Ted Turner’s use of thousands of amateur reenactors to stage the battle is both a blessing and a curse, but mostly a blessing. Let’s face it – the authentically-decked out and equipped amateur soldiers look far more like the real thing than the standard Spanish rent-an-army employed in similar epics such as “Waterloo.” However, I suspect that the troops in the movie, particularly on the Southern side, are cleaner, neater, better fed and older (lots of retired folks are reenactors) than the actual participants in the battles. (A common observation of the time was that you could smell Lee’s troops approaching before you would see them). The other problem with reenactors is they object to having their limbs and heads blown off, or torsos reduced to bloody pulp by cannon balls. This is not “Private Ryan” or “Band of Brothers” – these soldiers, even when blasted by cannon, die clean deaths, and do not convey the historical eyewitness accounts of the horror, not to mention thousands of corpses set out in the hot July sun. But these are very minor quibbles.

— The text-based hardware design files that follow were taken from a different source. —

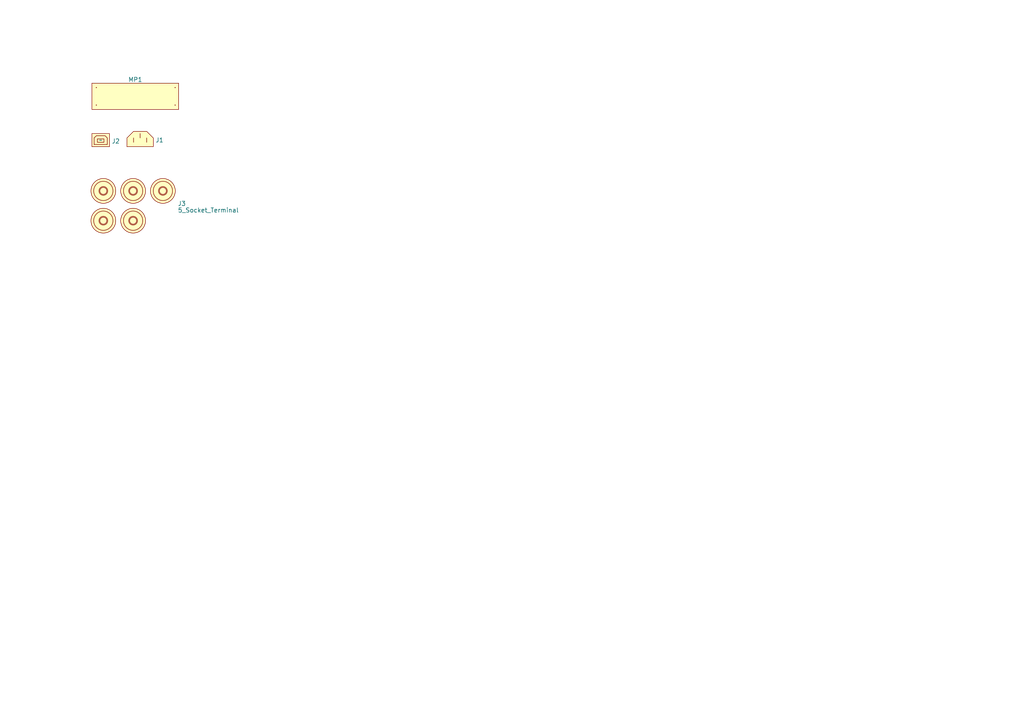
<source format=kicad_sch>
(kicad_sch (version 20230121) (generator eeschema)

  (uuid 8032bf45-7bff-457d-8c61-bcd1e3c47c2d)

  (paper "A4")

  (title_block
    (title "Rear Panel for Programmable Precision Resistor")
    (date "2023-08-19")
    (rev "B")
    (company "Sebastian Harnisch")
  )

  


  (symbol (lib_id "02_Sebastian_FrontPanel:USB_B_Connector") (at 29.21 40.64 0) (unit 1)
    (in_bom yes) (on_board yes) (dnp no) (fields_autoplaced)
    (uuid 09021a91-171a-482d-9a05-a72e72526b0f)
    (property "Reference" "J2" (at 32.385 40.9568 0)
      (effects (font (size 1.27 1.27)) (justify left))
    )
    (property "Value" "~" (at 29.21 40.64 0)
      (effects (font (size 1.27 1.27)))
    )
    (property "Footprint" "02_Sebastian_FrontPanel:USB_B" (at 29.21 44.45 0)
      (effects (font (size 1.27 1.27)) hide)
    )
    (property "Datasheet" "" (at 29.21 40.64 0)
      (effects (font (size 1.27 1.27)) hide)
    )
    (instances
      (project "rear_panel"
        (path "/8032bf45-7bff-457d-8c61-bcd1e3c47c2d"
          (reference "J2") (unit 1)
        )
      )
    )
  )

  (symbol (lib_id "02_Sebastian_FrontPanel:IEC_Power_Connector") (at 40.64 40.64 0) (unit 1)
    (in_bom yes) (on_board yes) (dnp no) (fields_autoplaced)
    (uuid 1063bb6e-d2d0-4815-953e-62048da1942a)
    (property "Reference" "J1" (at 45.085 40.6393 0)
      (effects (font (size 1.27 1.27)) (justify left))
    )
    (property "Value" "IEC_Power_Connector" (at 40.005 45.085 0)
      (effects (font (size 1.27 1.27)) hide)
    )
    (property "Footprint" "02_Sebastian_FrontPanel:IEC_PowerConnector" (at 40.64 46.99 0)
      (effects (font (size 1.27 1.27)) hide)
    )
    (property "Datasheet" "" (at 40.005 41.91 0)
      (effects (font (size 1.27 1.27)) hide)
    )
    (property "Tolerance" "" (at 40.64 40.64 0)
      (effects (font (size 1.27 1.27)))
    )
    (property "Power" "" (at 40.64 40.64 0)
      (effects (font (size 1.27 1.27)))
    )
    (property "Temperature coefficient" "" (at 40.64 40.64 0)
      (effects (font (size 1.27 1.27)))
    )
    (property "Package" "" (at 40.64 40.64 0)
      (effects (font (size 1.27 1.27)))
    )
    (property "Voltage Rating" "" (at 40.64 40.64 0)
      (effects (font (size 1.27 1.27)))
    )
    (instances
      (project "rear_panel"
        (path "/8032bf45-7bff-457d-8c61-bcd1e3c47c2d"
          (reference "J1") (unit 1)
        )
      )
    )
  )

  (symbol (lib_id "02_Sebastian_FrontPanel:FrontPanel_42TE_2HE_With_Holes") (at 39.37 27.94 0) (unit 1)
    (in_bom yes) (on_board yes) (dnp no) (fields_autoplaced)
    (uuid 3ef09357-d3a5-47a8-bd96-4fc9ecb4a3e1)
    (property "Reference" "MP1" (at 39.243 23.0919 0)
      (effects (font (size 1.27 1.27)))
    )
    (property "Value" "FrontPanel_42TE_2HE_With_Holes" (at 39.243 23.0919 0)
      (effects (font (size 1.27 1.27)) hide)
    )
    (property "Footprint" "02_Sebastian_FrontPanel:Front_Panel_42TE_With_Holes" (at 39.37 35.56 0)
      (effects (font (size 1.27 1.27)) hide)
    )
    (property "Datasheet" "" (at 39.116 22.606 0)
      (effects (font (size 1.27 1.27)) hide)
    )
    (instances
      (project "rear_panel"
        (path "/8032bf45-7bff-457d-8c61-bcd1e3c47c2d"
          (reference "MP1") (unit 1)
        )
      )
    )
  )

  (symbol (lib_id "02_Sebastian_FrontPanel:5_Socket_Terminal") (at 34.29 59.69 90) (unit 1)
    (in_bom yes) (on_board yes) (dnp no) (fields_autoplaced)
    (uuid 57d7236a-1f54-4020-ab8b-b12e0282d31b)
    (property "Reference" "J3" (at 51.5473 59.0463 90)
      (effects (font (size 1.27 1.27)) (justify right))
    )
    (property "Value" "5_Socket_Terminal" (at 51.5473 60.9673 90)
      (effects (font (size 1.27 1.27)) (justify right))
    )
    (property "Footprint" "02_Sebastian_FrontPanel:SEB_7080_NI_ARRAY_5" (at 34.29 59.69 0)
      (effects (font (size 1.27 1.27)) hide)
    )
    (property "Datasheet" "" (at 24.13 59.69 0)
      (effects (font (size 1.27 1.27)) hide)
    )
    (instances
      (project "rear_panel"
        (path "/8032bf45-7bff-457d-8c61-bcd1e3c47c2d"
          (reference "J3") (unit 1)
        )
      )
    )
  )

  (sheet_instances
    (path "/" (page "1"))
  )
)

</source>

This is as good a re-enactment using real people as you can expect.

I recommend “Gettysburg” for historical movie fans, and do not forget the wonderful Ken Burns’ documentary, “The Civil War.”
Rating: 4 / 5

July 1,2,3 of 1863 were pivotal days in our country’s history. “Gettysburg” does an admirable job of summing up the actions and emotions of this battle in about 4 hours. This is the best Civil War movie that you are ever going to see. Why is it so good? Here are a number of reasons:

ONE: The Acting…There is a good amount of solid actors playing key roles in this movie. Sam Elliot, Martin Sheen, Jeff Daniels, and Tom Berenger are the big names. They are supported by other very good actors. They play their parts with proper accents and believability.

TWO: Balance…Some Civil War movies almost make the South seem like the bad guys (“Glory” comes to mind). No matter what part of the country you are from, as you watch “Gettysburg” you feel for the fighters on both sides. You understand the tough choices they had to make as this movie spends even time in both army camps. In a normal movie, I would have expected the Pickett’s Charge scene to be a story of the Northerner’s great stand. In this movie, both the South and the North are given their due during this key assault.

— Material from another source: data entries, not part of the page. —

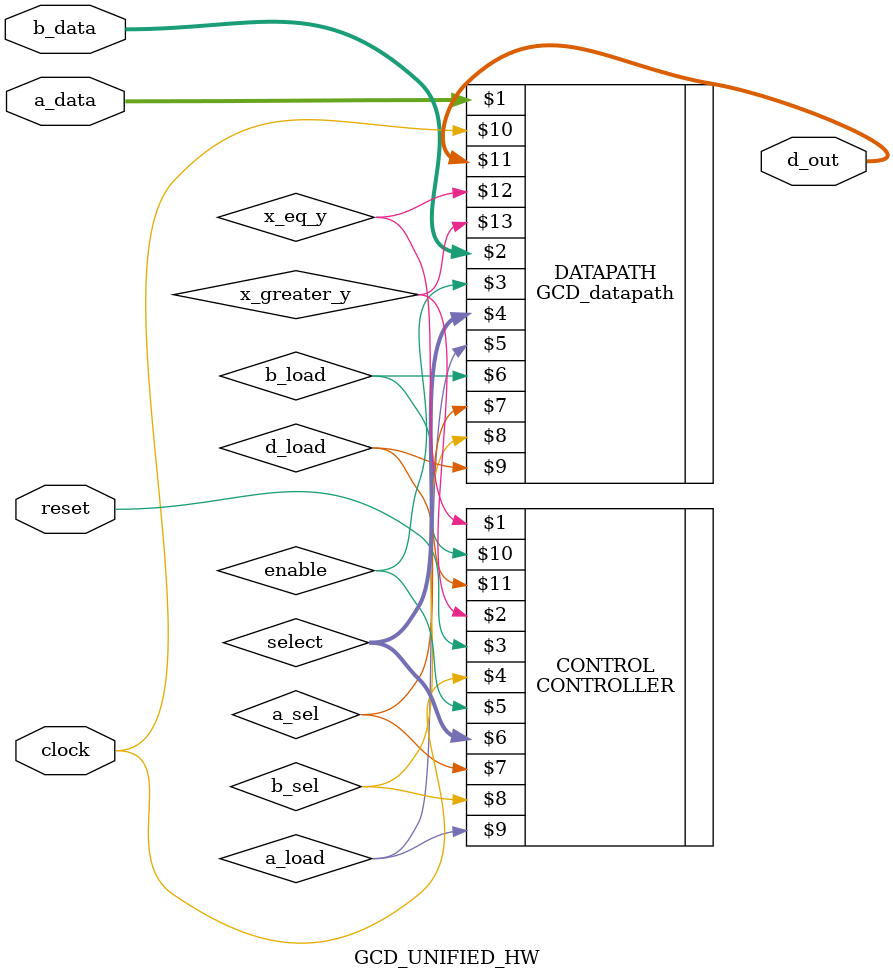
<source format=v>
`timescale 1ns / 1ps

module GCD_UNIFIED_HW(a_data,b_data,reset,clock,d_out);

input [3:0] a_data;
input [3:0] b_data;
input reset;
input clock;
output [3:0] d_out;

wire enable;
wire [3:0] select;
wire a_load,b_load;
wire a_sel,b_sel;
wire d_load;
wire x_eq_y,x_greater_y;

GCD_datapath DATAPATH(a_data,b_data,enable,select,a_load,b_load,a_sel,
b_sel,d_load,clock,d_out,x_eq_y,x_greater_y);

CONTROLLER CONTROL(x_eq_y,x_greater_y,reset,clock,enable,select,
a_sel,b_sel,a_load,b_load,d_load);

endmodule

</source>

THREE: Personal Stories…This movie isn’t just about the nuts & bolts of the battle (who was stationed here, who charged there etc…), but it also does a phenomonal job of telling the stories mostly of the key officers in this battle: Buford, Stuart, Chamberlain, Lee, and Longstreet. One part that was especially done well was the struggle between two close friends, Armistead (CSA) and Hancock (USA).

FOUR: Soundtrack…Very appropriate and beautiful music during different parts of the battle.

I could go on, but I think this highlights the strengths of this great movie. It’s one that’s well worth watching.
Rating: 5 / 5

Wonderful depiction of the events leading to a pivotal battle of the Civil War, the battle of Gettysburg, with a focus on 3 key individuals: Confederate General Robert E. Lee (played brilliantly by Martin Sheen), Lee’s second, Lt. General James Longstreet (Tom Berenger), and Union Col Joshua Chamberlain (Jeff Daniels).

Truly classic storytelling beautifully presented. Each key event is intelligently and gently depicted leaving little of the battles, the personalities, and the actions to be misunderstood. I felt much closer to the unfortunate events that were our Civil War than I ever imagined. I don’t consider myself ignorant as a rule, but to tell the truth I never envisioned that the battles were basically fought hand-to-hand, face-to-face, long lines of fighting men falling, almost randomly, on both sides.

This movie, along with John Frankenheimer’s “Andersonville” jump-started a serious interest for me in these historical docudramas, and the Civil War in particular. Thank you Mr. Frankenheimer, and Mr. Ronald Maxwell (director of “Gettysburg”).